Филогенетическое дерево представляет собой таксономические и эволюционные отношения между видами с общим предком.
PCA направлен на визуализацию близости между подпущными.
Структура популяции показывает наличие генетически различной субпопуляции с точки зрения частот аллелей.
Чен, et. Ал.,ПНА, 2020
2. Selective Sweep
Селективный разверток относится к процессу, с помощью которого выбирается выгодное место, и частоты связанных нейтральных участков увеличиваются, а частоты не связанных сайтов снижаются, что приводит к снижению региона.
Обнаружение по всему геному на селективных областях развертки обрабатывается путем расчета генетического индекса популяции (π , FST, TJIMA D) всех SNP в скользящем окне (100 т) на определенном этапе (10 КБ).
Нуклеотидное разнообразие (π)
Таджима d
Индекс фиксации (FST)
Wu, et. Ал.,Молекулярное растение, 2018
3. Генерный поток
Wu, et. Ал.,Молекулярное растение, 2018
4. Демографическая история
Zhang, et. Ал.,Природа экология и эволюция, 2021
5. Время дивергенции
Zhang, et. Ал.,Природа экология и эволюция, 2021
Исследуйте достижения, которые облегчают эволюционные генетические услуги BMKGene посредством кураторской коллекции публикаций:
Hassanyar, AK et al. (2023) «Открытие молекулярных маркеров SNP и генов-кандидатов, связанных с резистентностью вируса сакбруда у личинок APIS Cerana CeranМеждународный журнал молекулярных наук, 24 (7). doi: 10.3390/ijms24076238.

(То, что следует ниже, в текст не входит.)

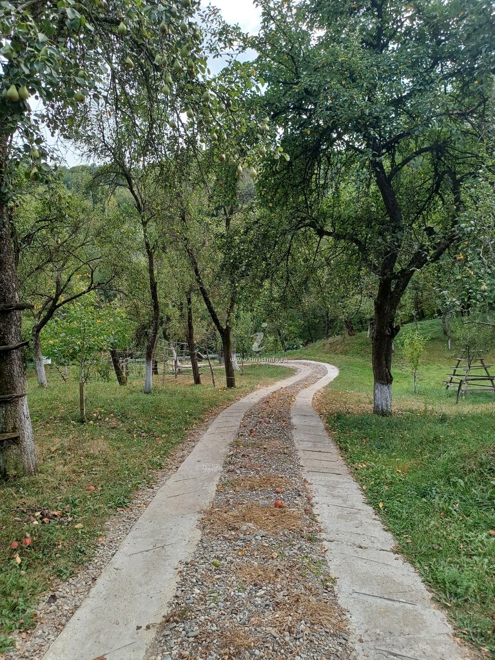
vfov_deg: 69.4
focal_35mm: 25
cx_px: 248
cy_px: 330
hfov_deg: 54.9
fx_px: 477
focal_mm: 4.6
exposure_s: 1/100
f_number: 1.8
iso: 40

Chai, J. et al. (2022) «Открытие дикого, генетически чистого китайского гиганта саламандры создает новые возможности для сохранения»,Зоологические исследования, 2022, Vol. 43, выпуск 3, страницы: 469-480, 43 (3), с. 469–480. doi: 10.24272/j.issn.2095-8137.2022.101.
Хан, М. и соавт. (2022) 'Филогеографическая картина и история эволюции населения коренного элимуса Сибирикуса Л. на плато Цинхай-Тибетского,Границы в науке о растениях, 13, с. 882601. DOI: 10.3389/fpls.2022.882601/bibtex.
Wang, J. et al. (2022) «Геномное понимание эволюции Лонгана из сборки генома на уровне хромосом и геномики популяции Longan Hearnsions»,Исследование садоводства, 9. doi: 10.1093/hr/uhac021.